With his coming to power, he turned Colombia into a place marked by drug terrorism. He fought against judges, prosecutors, police, military, and politicians. Anyone who opposed his reign of cocaine was eliminated by a "parrillero" (a person on a motorcycle) with a submachine gun.
Pablo Escobar used the word "Hagale" to have someone executed. This practice increased when Escobar was expelled from politics.
In time, and with great effort, the Colombian Minister of Justice, Rodrigo Lara Bonilla, managed to demonstrate Escobar's direct connection with drug trafficking. Lara Bonilla proved this, but it cost his life.
Rodrigo died in 1984, machine-gunned inside his car. The Colombian state immediately signed Escobar's extradition to the United States. In response, Escobar's henchmen murdered dozens of judges and police officers, as well as several journalists.
The violence shown by Escobar had no limit. It culminated in 1989 when he ordered an explosion of half a kilo of dynamite near the Department of Security administrative building. A total of 70 people lost their lives, and more than 500 were wounded.
That same year, "El Patron" blew up an "Avianca" plane mid-flight. He believed that the presidential candidate Cesar Gaviria was traveling on it. Gaviria stayed on the ground, but 110 people died.
At that time, justice attributed to him (directly or indirectly) the deaths of more than 10,000 people, a figure that earned him a multitude of unpleasant names among his enemies.
Pablo Escobar's Entrance In "The Cathedral"
The DEA of the United States had Pablo Escobar as one of its most difficult criminals against whom it has fought. In 1979 they requested that Colombian criminals who had acted on their borders be extradited and tried in their country.
Although the rule was accepted in principle, the great wave of attacks perpetrated later by Escobar made the South American government reverse the measures. The president reached an agreement with the drug trafficker. They would only revoke the law if he turned himself in to the local authorities and ended up behind bars.
The capo accepted, although he made one condition - the prison would be built by him.
On June 19, 1991, Pablo Escobar entered "La Catedral," built for the incarceration of the capo but which was anything but a jail. A gym, a soccer field, several game rooms, and even a natural waterfall were some of the "comforts" that he had.
That was a prison in name only, since Pablo Escobar controlled the guards and even had a dollhouse built for when his daughter visited him.
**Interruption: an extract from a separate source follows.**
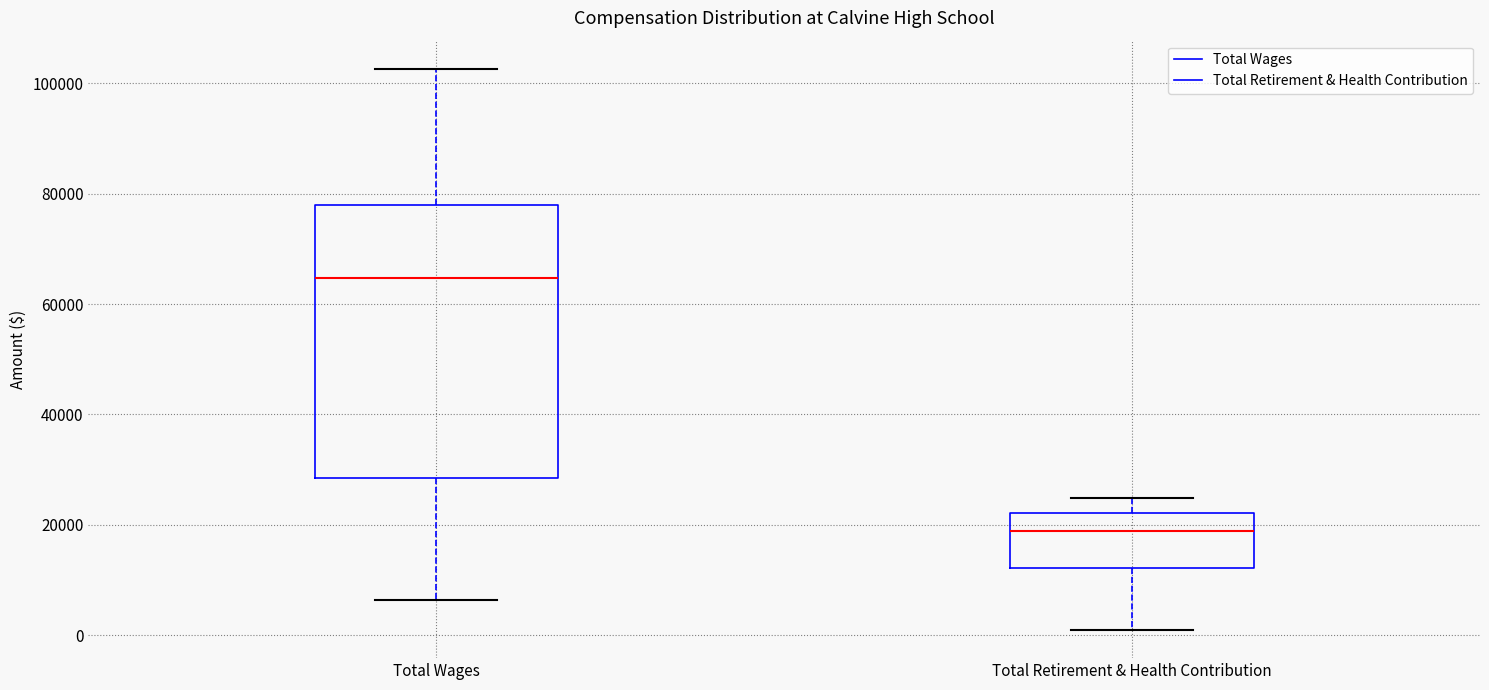

Comparing the boxes themselves (not the whiskers), which one is the tallest?

Total Wages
The capo used his first year behind bars to reorganize the Medellin Cartel.
He was not really locked up if we consider that he came in, went out, and the parties continued to be celebrated as in his hacienda.
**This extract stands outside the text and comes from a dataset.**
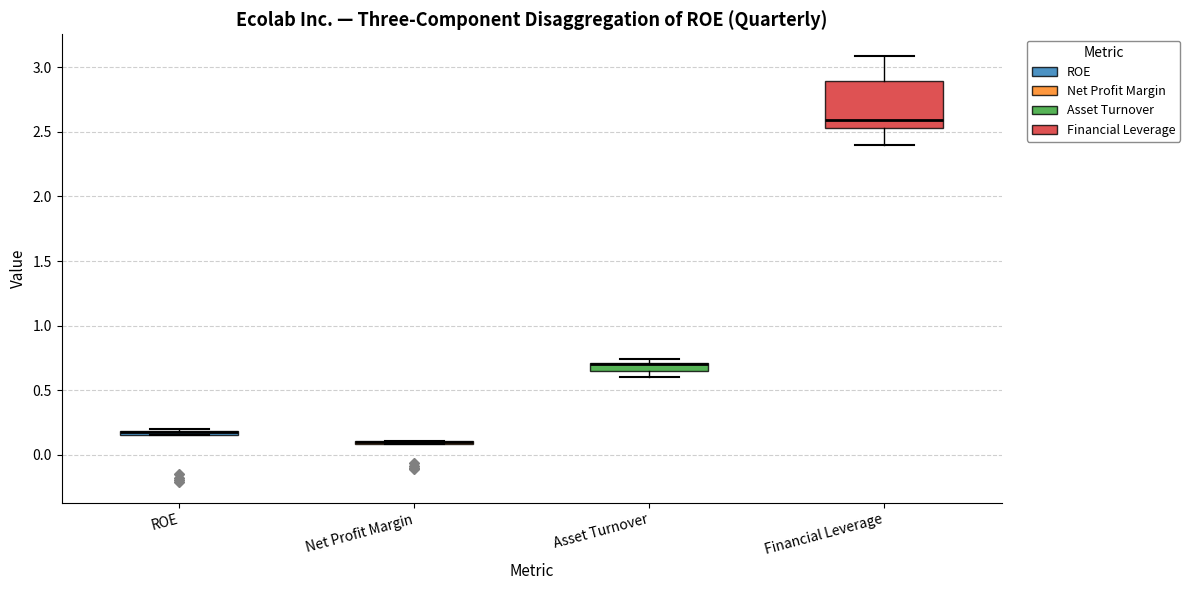

Which box is the tallest, from its lower edge to its upper edge?

Financial Leverage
The press discovered the story, and the government had no choice but to publicize about transferring "El Patron" to an actual cell. He escaped on July 21, 1992.
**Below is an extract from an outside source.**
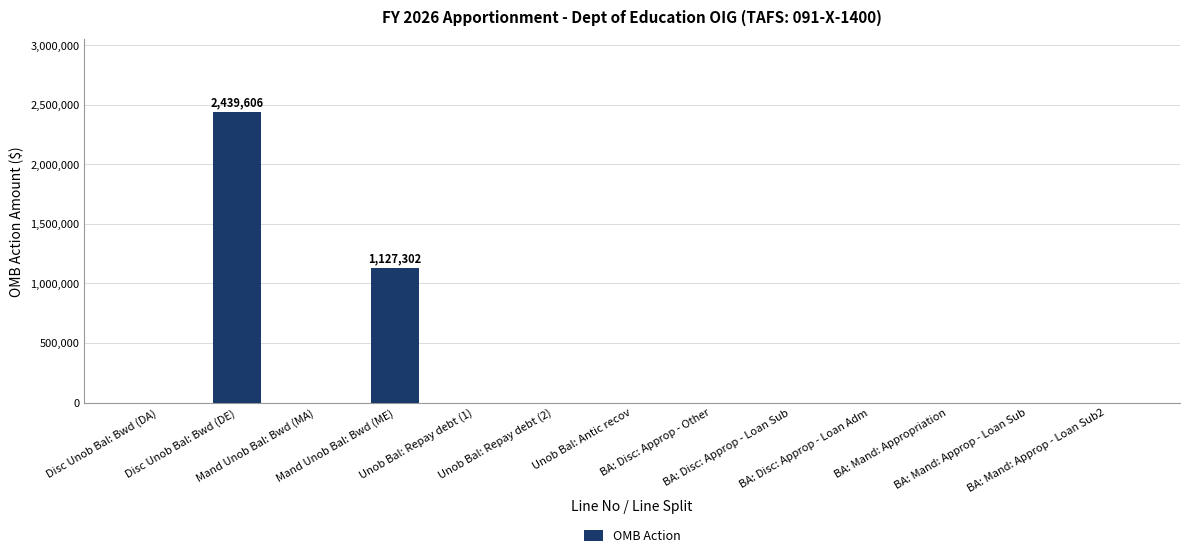

What is the sum of all values?

3566908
The End Of Pablo Escobar's Life
After escaping, the government created a special group with more than 500 men known as the "Search Bloc" to find and end Pablo's life. After months of continuous surveillance, on December 1, 1993 (a day after Escobar's birthday), the authorities prepared a special operation to catch him once and for all.
Eventually, Escobar's former criminal associates allied themselves with the government and gradually dismantled his empire. Escobar was gunned down without money or luck and with only one bodyguard.
It was not until December 3 that Escobar contacted his son. The authorities then discover that he was hidden in Medellin's semi-detached house in middle-class urbanization. They arrested him with Álvaro de Jesus Agudelo (alias "El Limon"), one of his best-known bodyguards.
Escobar did not give up easily, he tried to escape through the roof, but the police officers covering the back of the house shot with R15 rifles. The death of Pablo Escobar was mourned by many in Medellin.
Of course, such an ending did not mean the end of drug trafficking in Colombia. But it did mean the end of the time of the powerful cartels. From then on, no large organization came to take over most of the market or openly challenge the authorities.
The business became atomized and specialized, and its most significant leaders were less influential and remained discreetly in the background.